Problem statement
Print, from the listing below, the lines starting at the line containing "reunión que teníamos" and ending at the line containing "Peut-on vous obliger à vendre votre", exactly as they stand, and print nothing else.

The records

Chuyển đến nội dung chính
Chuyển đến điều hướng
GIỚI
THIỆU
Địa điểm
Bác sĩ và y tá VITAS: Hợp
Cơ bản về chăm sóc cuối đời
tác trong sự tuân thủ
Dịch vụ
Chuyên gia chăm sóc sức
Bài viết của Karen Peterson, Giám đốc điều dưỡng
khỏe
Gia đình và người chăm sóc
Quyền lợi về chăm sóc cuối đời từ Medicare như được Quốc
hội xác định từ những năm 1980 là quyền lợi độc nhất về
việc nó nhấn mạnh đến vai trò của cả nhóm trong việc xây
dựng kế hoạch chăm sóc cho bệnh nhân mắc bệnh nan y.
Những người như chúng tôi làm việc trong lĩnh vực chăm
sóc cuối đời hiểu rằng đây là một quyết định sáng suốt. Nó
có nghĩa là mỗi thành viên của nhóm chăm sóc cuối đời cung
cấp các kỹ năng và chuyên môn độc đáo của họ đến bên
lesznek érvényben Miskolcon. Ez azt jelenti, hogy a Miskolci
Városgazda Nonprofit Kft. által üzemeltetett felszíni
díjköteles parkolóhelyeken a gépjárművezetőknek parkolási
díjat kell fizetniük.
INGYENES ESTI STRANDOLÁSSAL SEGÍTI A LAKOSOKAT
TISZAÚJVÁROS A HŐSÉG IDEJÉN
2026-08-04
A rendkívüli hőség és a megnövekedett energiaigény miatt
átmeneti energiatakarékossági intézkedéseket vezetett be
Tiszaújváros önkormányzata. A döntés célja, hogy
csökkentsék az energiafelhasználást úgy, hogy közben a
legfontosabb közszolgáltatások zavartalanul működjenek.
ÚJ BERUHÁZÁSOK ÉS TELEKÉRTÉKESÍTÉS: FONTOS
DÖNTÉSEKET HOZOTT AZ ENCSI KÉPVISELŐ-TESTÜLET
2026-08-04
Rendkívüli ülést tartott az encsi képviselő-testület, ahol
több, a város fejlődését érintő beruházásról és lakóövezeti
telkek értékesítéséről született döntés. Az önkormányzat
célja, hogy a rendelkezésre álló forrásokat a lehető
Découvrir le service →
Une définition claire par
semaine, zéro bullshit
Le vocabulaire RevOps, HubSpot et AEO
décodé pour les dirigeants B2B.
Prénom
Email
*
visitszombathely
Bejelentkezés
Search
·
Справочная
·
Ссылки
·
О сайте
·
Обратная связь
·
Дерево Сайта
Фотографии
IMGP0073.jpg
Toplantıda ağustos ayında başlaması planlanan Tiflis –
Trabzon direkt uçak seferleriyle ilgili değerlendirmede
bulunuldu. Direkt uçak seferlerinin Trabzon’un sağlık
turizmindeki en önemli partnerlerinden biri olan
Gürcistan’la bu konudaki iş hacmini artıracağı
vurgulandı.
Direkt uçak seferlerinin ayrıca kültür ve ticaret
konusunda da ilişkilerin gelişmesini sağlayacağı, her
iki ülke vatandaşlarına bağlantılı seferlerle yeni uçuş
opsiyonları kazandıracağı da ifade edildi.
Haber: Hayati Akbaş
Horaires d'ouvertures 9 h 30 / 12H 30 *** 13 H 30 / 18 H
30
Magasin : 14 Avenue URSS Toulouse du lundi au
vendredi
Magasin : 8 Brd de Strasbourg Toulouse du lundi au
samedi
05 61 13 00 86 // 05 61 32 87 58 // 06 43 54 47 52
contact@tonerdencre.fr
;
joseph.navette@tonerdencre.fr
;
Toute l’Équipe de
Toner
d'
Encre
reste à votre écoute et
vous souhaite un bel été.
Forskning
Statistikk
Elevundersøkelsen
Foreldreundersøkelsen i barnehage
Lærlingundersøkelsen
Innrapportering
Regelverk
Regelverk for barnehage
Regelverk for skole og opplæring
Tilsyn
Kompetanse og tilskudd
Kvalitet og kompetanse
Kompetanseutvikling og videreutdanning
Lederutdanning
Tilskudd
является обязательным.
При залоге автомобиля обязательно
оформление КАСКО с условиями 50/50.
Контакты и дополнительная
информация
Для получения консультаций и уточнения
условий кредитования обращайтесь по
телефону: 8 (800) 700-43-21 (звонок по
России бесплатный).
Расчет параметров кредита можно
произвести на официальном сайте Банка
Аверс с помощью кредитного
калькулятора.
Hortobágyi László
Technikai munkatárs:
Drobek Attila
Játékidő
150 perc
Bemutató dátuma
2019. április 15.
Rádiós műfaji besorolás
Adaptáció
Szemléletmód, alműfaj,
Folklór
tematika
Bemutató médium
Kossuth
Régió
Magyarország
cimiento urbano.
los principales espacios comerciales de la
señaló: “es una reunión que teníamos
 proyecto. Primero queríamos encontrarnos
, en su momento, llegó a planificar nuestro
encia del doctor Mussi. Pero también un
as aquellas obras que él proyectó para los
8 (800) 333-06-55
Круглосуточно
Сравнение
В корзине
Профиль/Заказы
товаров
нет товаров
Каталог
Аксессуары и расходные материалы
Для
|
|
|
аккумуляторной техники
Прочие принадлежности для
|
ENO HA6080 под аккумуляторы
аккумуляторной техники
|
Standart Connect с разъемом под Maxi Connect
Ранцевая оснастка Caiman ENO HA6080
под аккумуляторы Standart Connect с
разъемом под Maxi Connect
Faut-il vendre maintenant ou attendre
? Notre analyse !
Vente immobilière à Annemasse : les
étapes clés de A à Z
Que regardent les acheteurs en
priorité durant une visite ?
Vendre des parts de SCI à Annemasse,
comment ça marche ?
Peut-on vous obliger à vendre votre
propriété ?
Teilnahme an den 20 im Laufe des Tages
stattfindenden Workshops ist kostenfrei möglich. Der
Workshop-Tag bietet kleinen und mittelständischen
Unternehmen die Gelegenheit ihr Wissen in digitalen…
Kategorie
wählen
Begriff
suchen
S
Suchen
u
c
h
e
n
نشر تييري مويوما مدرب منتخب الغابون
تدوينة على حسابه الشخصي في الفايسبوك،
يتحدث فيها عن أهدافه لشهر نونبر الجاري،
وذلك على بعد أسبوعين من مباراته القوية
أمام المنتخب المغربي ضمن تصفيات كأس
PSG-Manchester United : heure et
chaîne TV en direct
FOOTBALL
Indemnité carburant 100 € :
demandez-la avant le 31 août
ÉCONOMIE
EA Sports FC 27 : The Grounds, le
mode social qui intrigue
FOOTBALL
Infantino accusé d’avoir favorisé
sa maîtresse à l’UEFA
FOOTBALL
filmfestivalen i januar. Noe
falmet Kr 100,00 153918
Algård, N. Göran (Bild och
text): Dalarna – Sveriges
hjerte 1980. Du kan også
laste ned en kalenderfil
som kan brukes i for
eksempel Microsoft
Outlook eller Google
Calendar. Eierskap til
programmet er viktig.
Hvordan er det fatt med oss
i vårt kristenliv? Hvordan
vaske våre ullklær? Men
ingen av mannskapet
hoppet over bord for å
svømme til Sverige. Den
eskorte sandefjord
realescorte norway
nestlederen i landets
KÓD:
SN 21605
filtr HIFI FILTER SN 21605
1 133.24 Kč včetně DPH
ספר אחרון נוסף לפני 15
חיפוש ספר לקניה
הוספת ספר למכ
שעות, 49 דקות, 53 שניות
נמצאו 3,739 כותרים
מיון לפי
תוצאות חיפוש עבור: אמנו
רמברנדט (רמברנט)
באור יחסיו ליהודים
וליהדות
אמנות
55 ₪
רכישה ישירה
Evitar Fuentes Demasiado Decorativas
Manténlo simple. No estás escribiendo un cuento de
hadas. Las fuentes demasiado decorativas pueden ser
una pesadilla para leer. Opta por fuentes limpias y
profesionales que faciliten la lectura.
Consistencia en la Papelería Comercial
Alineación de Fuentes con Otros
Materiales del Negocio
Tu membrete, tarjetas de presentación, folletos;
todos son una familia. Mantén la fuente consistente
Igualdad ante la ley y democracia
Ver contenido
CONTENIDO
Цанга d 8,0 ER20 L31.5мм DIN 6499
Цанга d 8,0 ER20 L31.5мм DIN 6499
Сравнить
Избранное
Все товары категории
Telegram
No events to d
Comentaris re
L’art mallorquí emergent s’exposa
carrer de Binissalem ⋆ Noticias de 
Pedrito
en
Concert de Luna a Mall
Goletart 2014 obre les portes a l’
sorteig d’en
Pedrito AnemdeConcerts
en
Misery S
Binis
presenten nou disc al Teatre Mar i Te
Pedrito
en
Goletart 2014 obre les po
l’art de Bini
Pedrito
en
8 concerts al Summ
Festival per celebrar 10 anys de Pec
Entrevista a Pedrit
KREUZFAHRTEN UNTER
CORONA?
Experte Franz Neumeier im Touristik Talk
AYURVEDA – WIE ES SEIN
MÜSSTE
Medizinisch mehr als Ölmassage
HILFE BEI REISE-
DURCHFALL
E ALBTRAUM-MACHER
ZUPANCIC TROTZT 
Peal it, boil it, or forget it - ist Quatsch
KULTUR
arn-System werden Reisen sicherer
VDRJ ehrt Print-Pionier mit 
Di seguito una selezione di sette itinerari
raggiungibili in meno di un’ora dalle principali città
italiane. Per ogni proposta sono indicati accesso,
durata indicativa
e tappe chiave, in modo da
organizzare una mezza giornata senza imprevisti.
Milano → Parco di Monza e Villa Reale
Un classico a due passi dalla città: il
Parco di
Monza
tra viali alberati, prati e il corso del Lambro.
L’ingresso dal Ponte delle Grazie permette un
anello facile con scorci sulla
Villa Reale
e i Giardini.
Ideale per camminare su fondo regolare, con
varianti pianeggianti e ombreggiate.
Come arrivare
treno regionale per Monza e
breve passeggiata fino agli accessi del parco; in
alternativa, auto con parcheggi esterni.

Written solution
señaló: “es una reunión que teníamos
 proyecto. Primero queríamos encontrarnos
, en su momento, llegó a planificar nuestro
encia del doctor Mussi. Pero también un
as aquellas obras que él proyectó para los
8 (800) 333-06-55
Круглосуточно
Сравнение
В корзине
Профиль/Заказы
товаров
нет товаров
Каталог
Аксессуары и расходные материалы
Для
|
|
|
аккумуляторной техники
Прочие принадлежности для
|
ENO HA6080 под аккумуляторы
аккумуляторной техники
|
Standart Connect с разъемом под Maxi Connect
Ранцевая оснастка Caiman ENO HA6080
под аккумуляторы Standart Connect с
разъемом под Maxi Connect
Faut-il vendre maintenant ou attendre
? Notre analyse !
Vente immobilière à Annemasse : les
étapes clés de A à Z
Que regardent les acheteurs en
priorité durant une visite ?
Vendre des parts de SCI à Annemasse,
comment ça marche ?
Peut-on vous obliger à vendre votre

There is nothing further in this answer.